Simultaneous translation by computers will put courtroom interpreters out of a job ‘within a few years’ the lord chief justice has said in an upbeat assessment on the potential of technology. Delivering the Sir Henry Brooke Annual Lecture on ‘the age of reform’ Lord Burnett of Maldon described artificial intelligence as the 'transformative technology of our age’ which would drive change in the justice system long after the current controversial reform programme ends in five years. 

'Modernisation will not stop in 2023,’ Burnett said, describing it as 'a continuing process’ which will inevitably involve artificial intelligence predicting the outcome of disputes - 'one of the most exciting developments of the age'.

Burnett also gave an upbeat assessment of progress in the modernisation programme, which he said was a long overdue effort to replace systems that 'more obviously belong in the Science Museum'. This includes the potential of the new 'Common Platform' system to 'squeeze most paper out of the criminal justice system altogether'. It would build on the success of the Crown court Digital Case System which has avoided the need to print more than 40 million pieces of paper over the past two years. 

However he was speaking just a day after the chief executive of HM Courts & Tribunals Service told MPs that the Common Platform project was running late.
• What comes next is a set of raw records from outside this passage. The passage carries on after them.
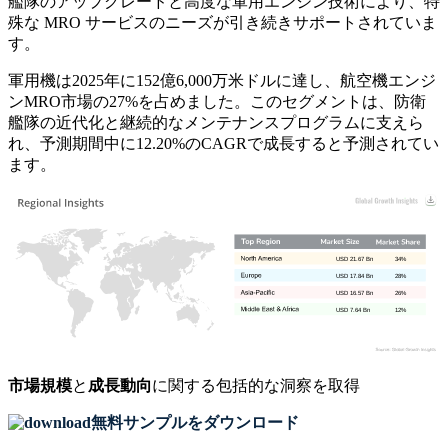
艦隊のアップグレードと高度な軍用エンジン技術により、特
殊な MRO サービスのニーズが引き続きサポートされていま
す。
軍用機は2025年に152億6,000万米ドルに達し、航空機エンジ
ンMRO市場の27%を占めました。このセグメントは、防衛
艦隊の近代化と継続的なメンテナンスプログラムに支えら
れ、予測期間中に12.20%のCAGRで成長すると予測されてい
ます。
USD 21.67 Bn
34%
USD 17.84 Bn
28%
USD 16.57 Bn
26%
USD 7.64 Bn
12%
市場規模
と
成長動向
に関する包括的な洞察を取得
無料サンプルをダウンロード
In evidence to the House of Commons public accounts committee, Susan Acland-Hood said: ‘There are still some parts of this programme that I am worried about and that are running behind where I would like them to be... The critical ones for me are some elements of the crime programme - the Common Platform - that were running behind. The Common Platform started life before the rest of HMCTS reform and has been running slower than we want for some time.’

In his lecture, Burnett took aim at critics of the reform programme, who he accused of 'misunderstanding what is envisaged and then subjecting the resulting Aunt Sally to attack'.

Concerns about 'digital exclusion' and threats to the diginity of the justice system are overblown, he said. 'There are no plans to do away with the use of paper in the courts and tribunals for those who genuinely cannot make use of technology or get help to do so.'

He blamed much of the controversy on previous administrations' failures to grasp technology. 'After so long a period of stasis, when finally - as we are now doing - modernisation occurs one is faced with two problems: first, modernisation looks more radical than it is because of the sharper distinction between what it will introduce and what it will replace; and, secondly, it is likely to be more expensive than it would have been if it had started earlier.'

However, he predicted that the result 'will be a more efficient and user-friendly justice system in all its areas of activity coupled with a significant widening of access to justice'.